Your sex drive brakes are anything that stops you from engaging in sex or wanting to slow down. Often these things are involved with feelings of safety. These might be external items such as fear of consequences or noticing a lack of consent. The also might be internal as we feel the pressure of evaluating our bodies or questioning our performance. There are some folks who use alcohol or other substances to help bring down their inhibitions (aka their brakes) in order to engage in sex. If this is the case I recommend being able to find other tools to help quiet your brakes and even consider talking to a therapist.
Your sex drive accelerators are the things that turn you on. For some people this may take more of a ramp up. They might need a longer tease to bring up their drive, while others have very sensitive accelerators and can quickly get in the mood. Whatever your brakes and accelerators are (Sensitive, average, or slow to react) they are part of how you work. Understanding them and sharing it with your partner can help them to activate your accelerators and know what your brakes are.
Let’s Talk about Feedback
Often people will turn away a partner who initiates sex. This can often make the initiator feel unwanted or having done something wrong. It is important to share what make you turn them away. Maybe you were too preoccupied thinking about all of the current stressors in your life, maybe you didn’t feel comfortable in your body/clothes you were wearing, maybe you feel the pressure to having to perform, or maybe your partner didn’t approach you in the way that you needed. Sharing this information, or even asking for it, helps the initiator learn what might help for future attempts.
Your partner might also do something that is unwanted or makes you feel uncomfortable. It is important to make sure that you are sharing this information as well.

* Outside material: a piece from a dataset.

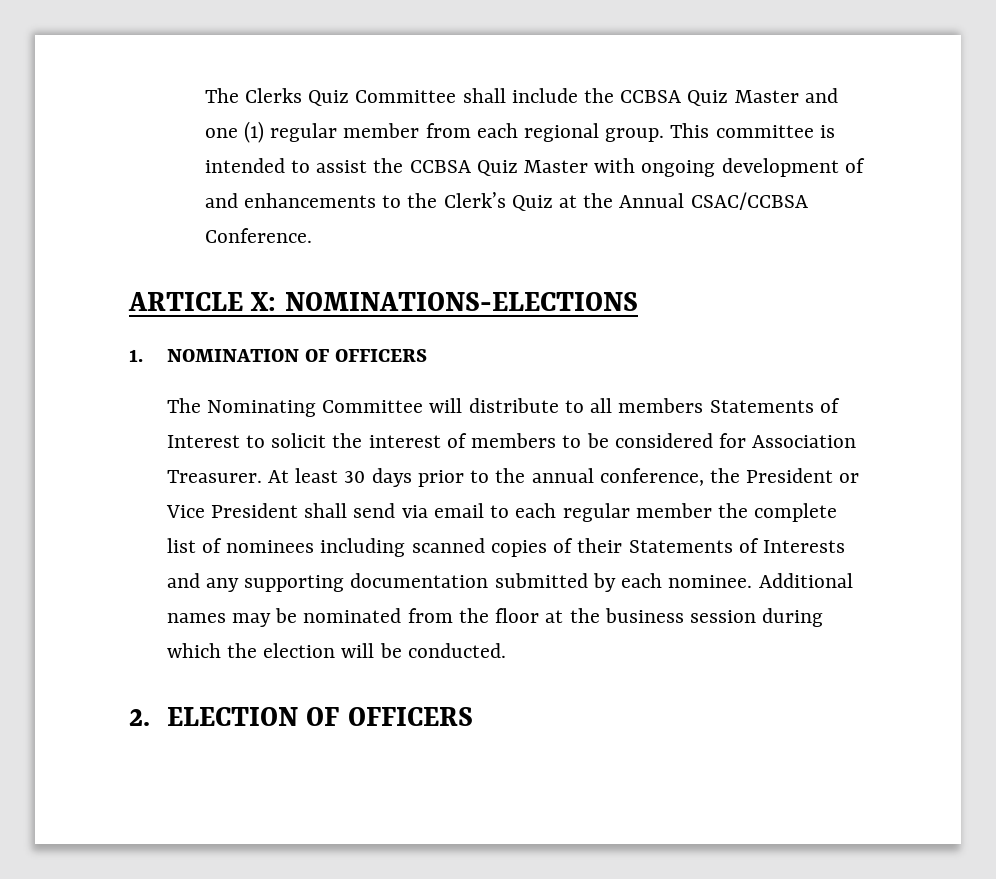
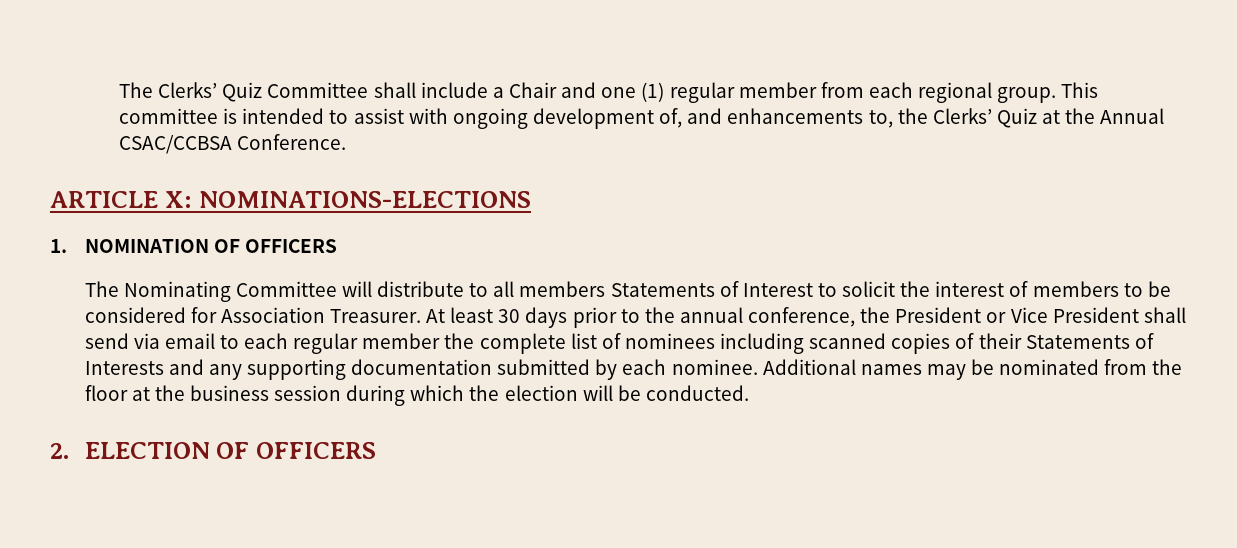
[204,88,302,103] The Clerks -> [119,82,218,98] The Clerks’
[583,88,799,106] the CCBSA Quiz Master -> [492,82,557,98] a Chair
[373,158,588,176] the CCBSA Quiz Master -> (404, 116) none
[844,158,865,173] of -> [659,108,683,128] of,
[382,192,506,208] to the Clerk’s -> [868,108,992,128] to, the Clerks’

I have a phrase I usually say which is “not here, try there.” Or you can rephrase that as “Not that, try this.” In its simplest version it can be a place in your body that you don’t like being touched at, but you can guide your partner to places that you would like to be touched. If you tell your partner what not to do, make sure to share something that you want them to do. This can take multiple forms. Maybe a partner want to dive into sex, and you need more time to ramp up, so asking for actions that help you. Maybe you aren’t in the mood for sex, but you would be up for cuddling or some other form of affection. These forms for feedback help give your partner a road map to your sexuality and you do’s and don’ts.
All these categories are large areas to discuss with your partner. If having these conversations are hard, it can helpful to attend therapy. Individual therapy can offer a time to process how each of these categories might mean for you. Couples therapy can offer you and your partner a place to discuss these things within a structure time and might add in some added safety. Talking about sex can help build a language to it and a better road map into what intimacy means for you. Each of us is different and we need to understand those wants and needs. Talking about sex is about talking about so many other things than just the deed.